* _WORK ORDER_: Where does the word "хлеб" show up in the data? Please find each such line and copy it.

* _EXTRACTED INFORMATION_:
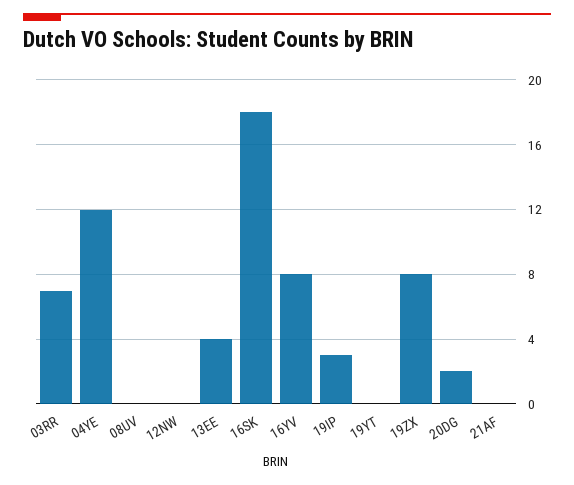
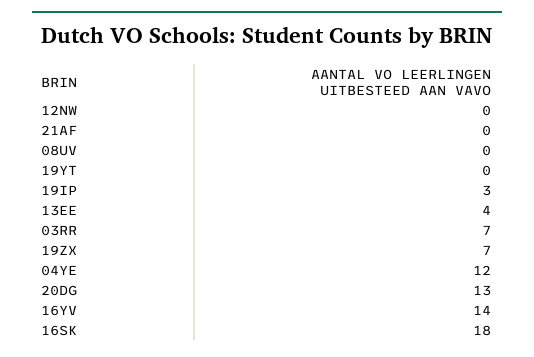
  {
    "03RR": 7,
    "04YE": 12,
    "08UV": 0,
    "12NW": 0,
    "13EE": 4,
    "16SK": 18,
-   "16YV": 8,
+   "16YV": 14,
    "19IP": 3,
    "19YT": 0,
-   "19ZX": 8,
+   "19ZX": 7,
-   "20DG": 2,
+   "20DG": 13,
    "21AF": 0
  }

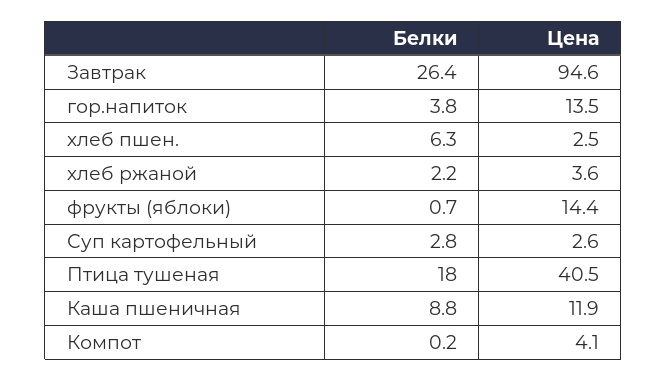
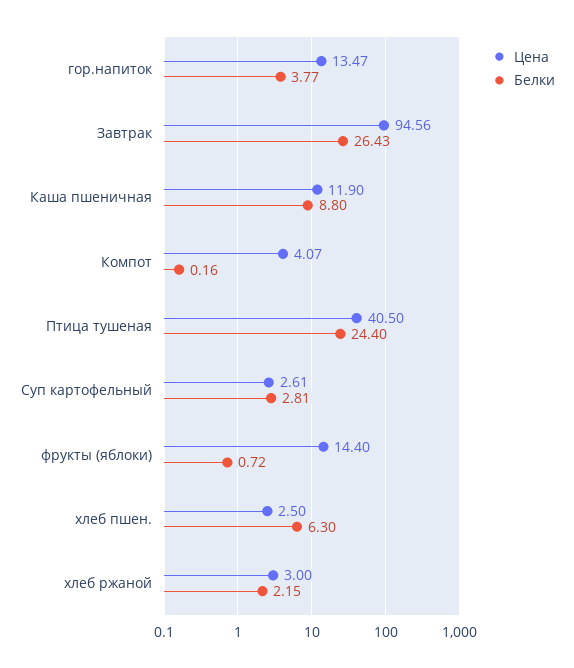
  {
    "Белки": {
      "Завтрак": 26.43,
      "гор.напиток": 3.77,
      "хлеб пшен.": 6.3,
      "хлеб ржаной": 2.15,
      "фрукты (яблоки)": 0.72,
      "Суп картофельный": 2.81,
-     "Птица тушеная": 18,
+     "Птица тушеная": 24.4,
      "Каша пшеничная": 8.8,
      "Компот": 0.16
    },
    "Цена": {
      "Завтрак": 94.56,
      "гор.напиток": 13.47,
      "хлеб пшен.": 2.5,
-     "хлеб ржаной": 3.6,
+     "хлеб ржаной": 3,
      "фрукты (яблоки)": 14.4,
      "Суп картофельный": 2.61,
      "Птица тушеная": 40.5,
      "Каша пшеничная": 11.9,
      "Компот": 4.07
    }
  }

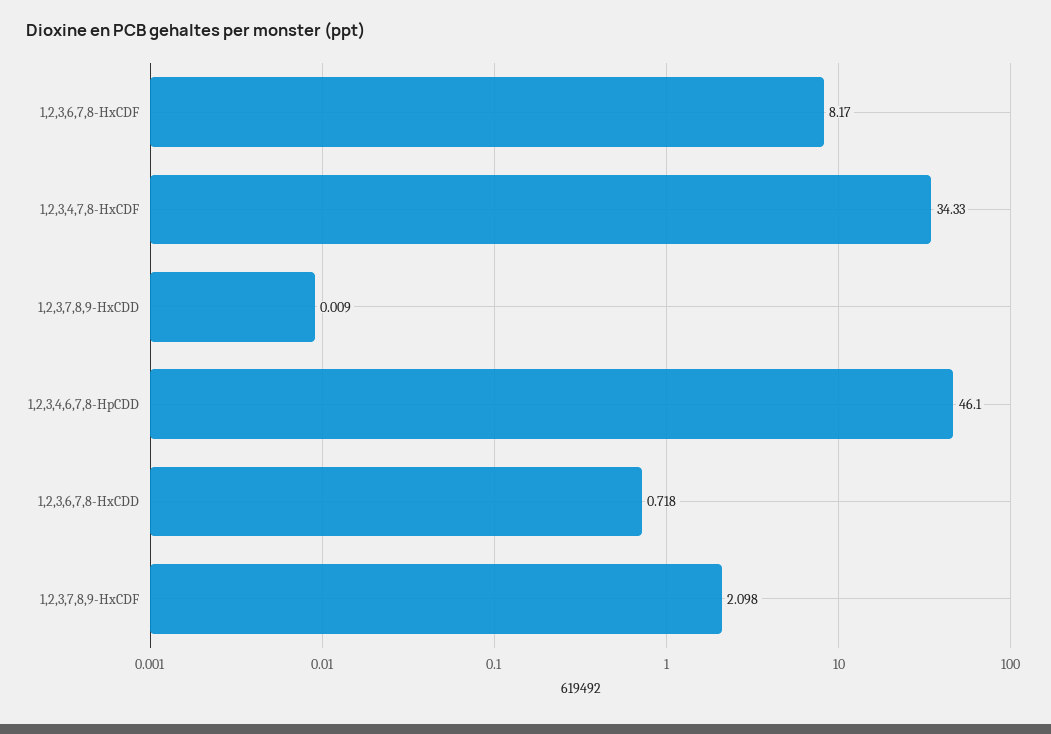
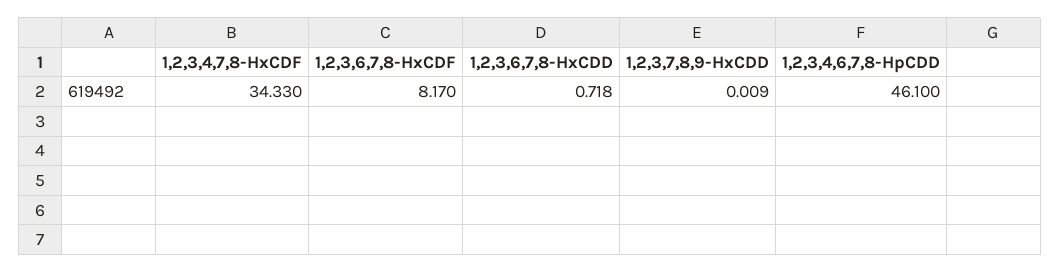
  {
    "1,2,3,6,7,8-HxCDF": 8.17,
    "1,2,3,4,7,8-HxCDF": 34.33,
    "1,2,3,7,8,9-HxCDD": 0.009,
    "1,2,3,4,6,7,8-HpCDD": 46.1,
-   "1,2,3,6,7,8-HxCDD": 0.718,
+   "1,2,3,6,7,8-HxCDD": 0.718
-   "1,2,3,7,8,9-HxCDF": 2.098
  }

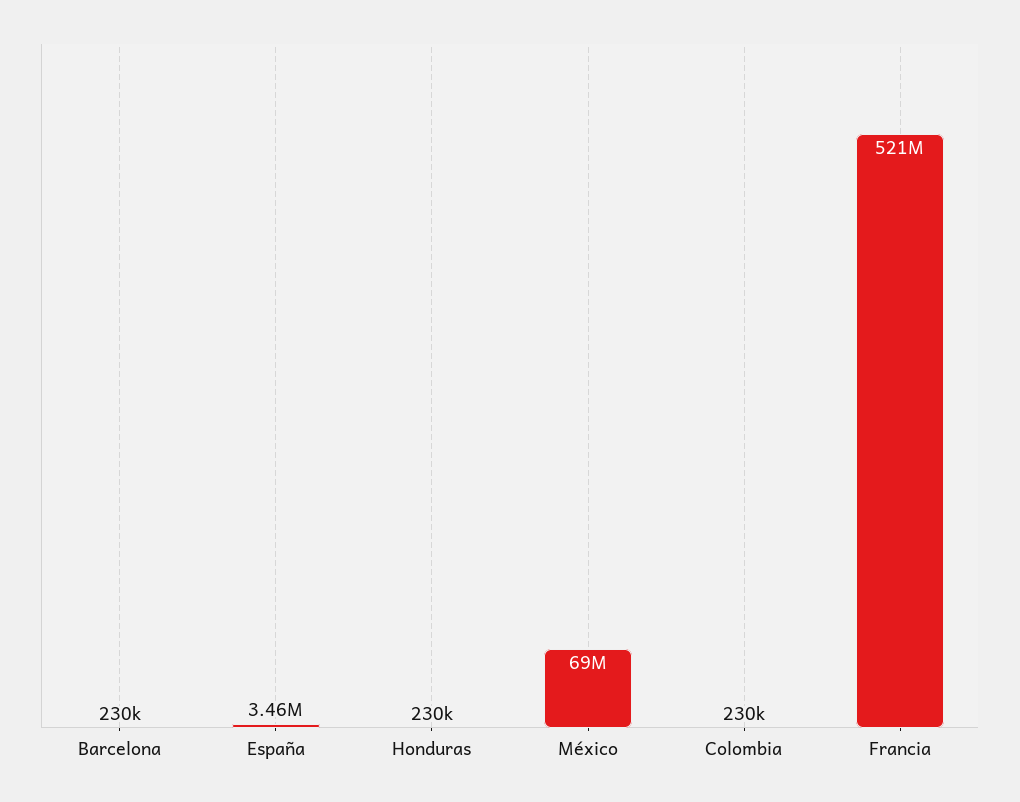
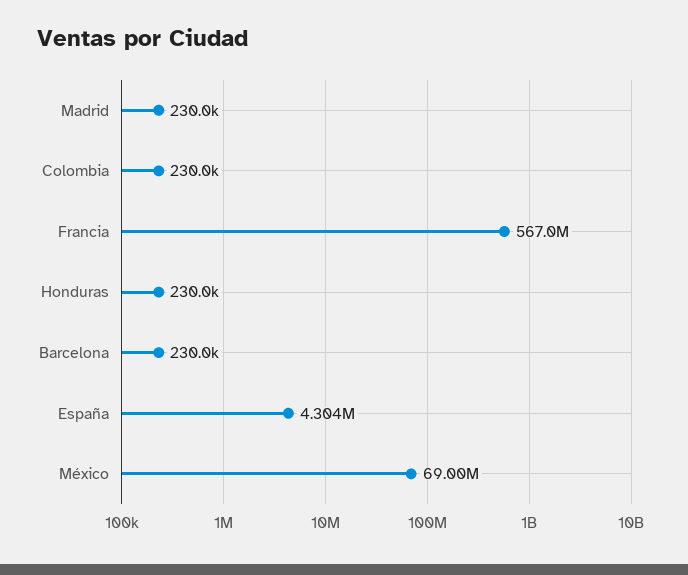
  {
    "Barcelona": 230000,
-   "España": 3460000,
+   "España": 4304000,
    "Honduras": 230000,
    "México": 69000000,
    "Colombia": 230000,
-   "Francia": 521000000
+   "Francia": 567000000,
+   "Madrid": 230000
  }

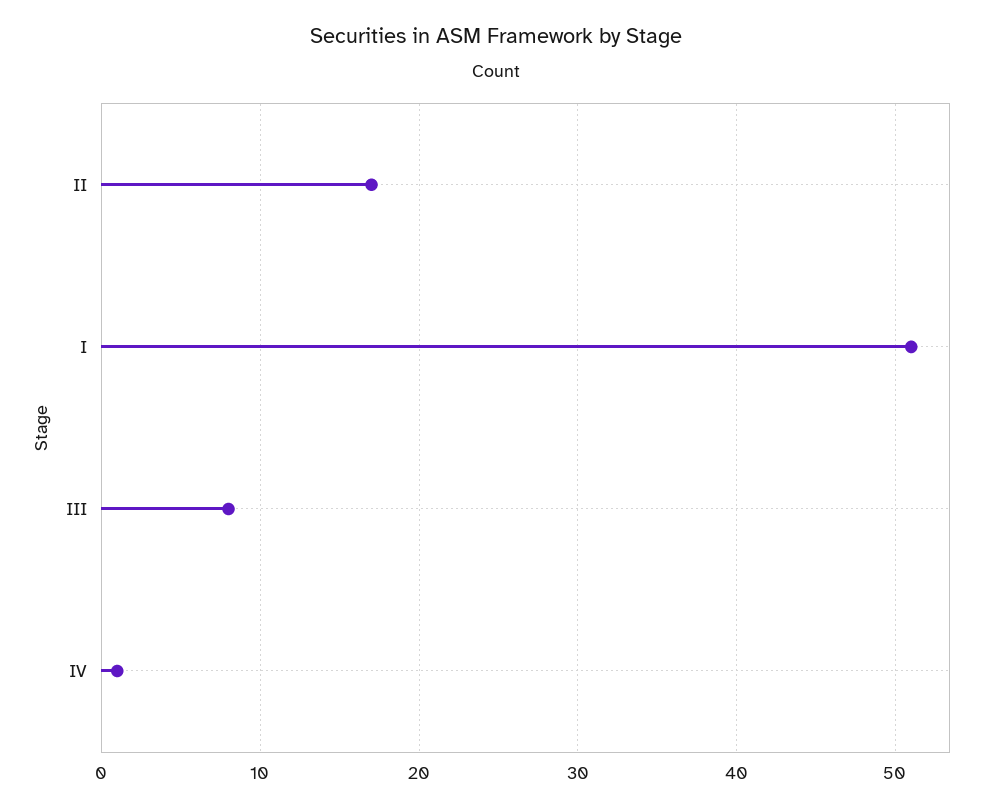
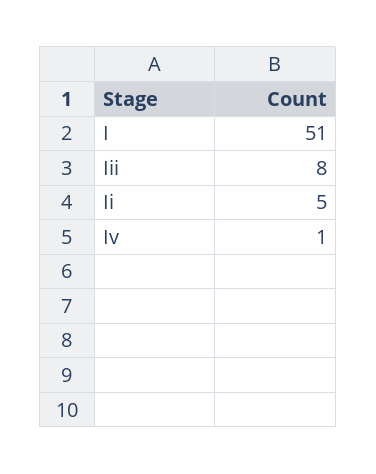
  {
-   "II": 17,
+   "II": 5,
    "I": 51,
    "III": 8,
    "IV": 1
  }

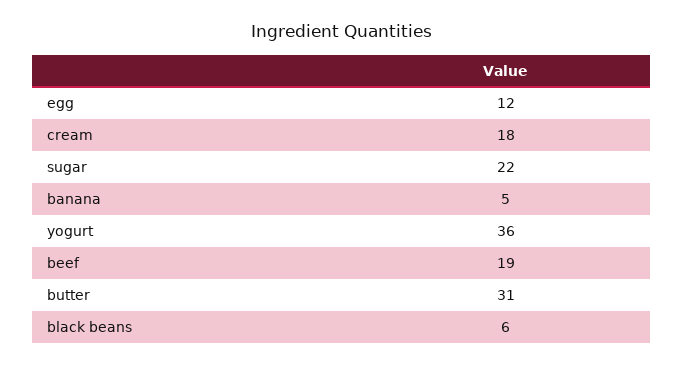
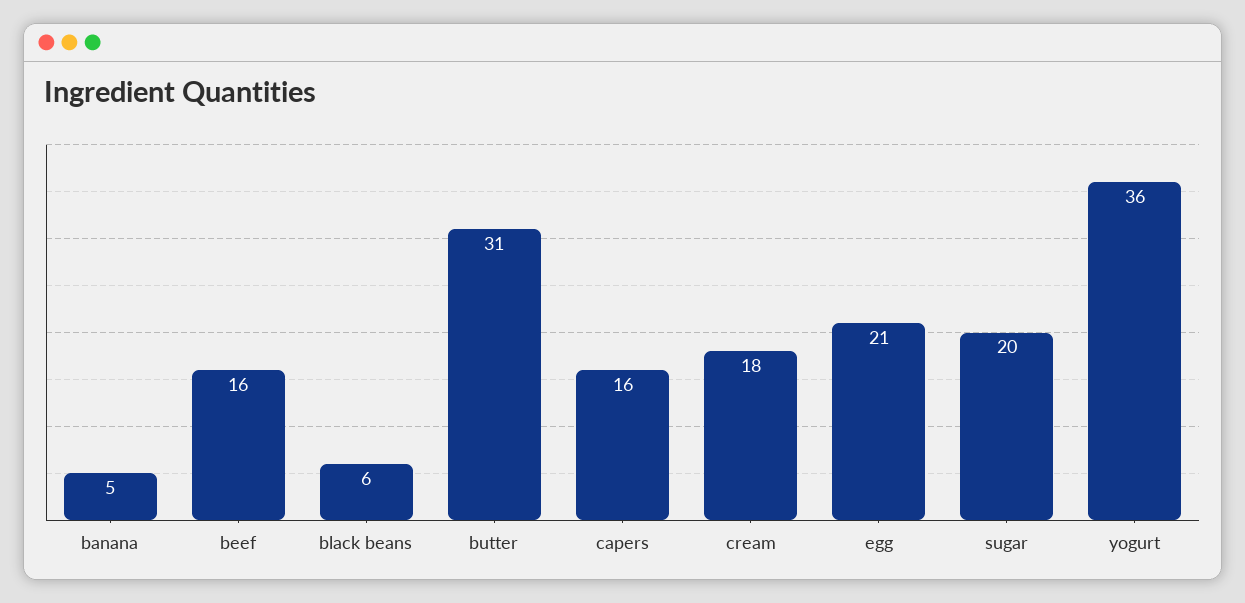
  {
-   "egg": 12,
+   "egg": 21,
    "cream": 18,
-   "sugar": 22,
+   "sugar": 20,
    "banana": 5,
    "yogurt": 36,
-   "beef": 19,
+   "beef": 16,
    "butter": 31,
-   "black beans": 6
+   "black beans": 6,
+   "capers": 16
  }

* _WRITTEN ANSWER_:
      "хлеб пшен.": 6.3,
      "хлеб ржаной": 2.15,
      "хлеб пшен.": 2.5,
-     "хлеб ржаной": 3.6,
+     "хлеб ржаной": 3,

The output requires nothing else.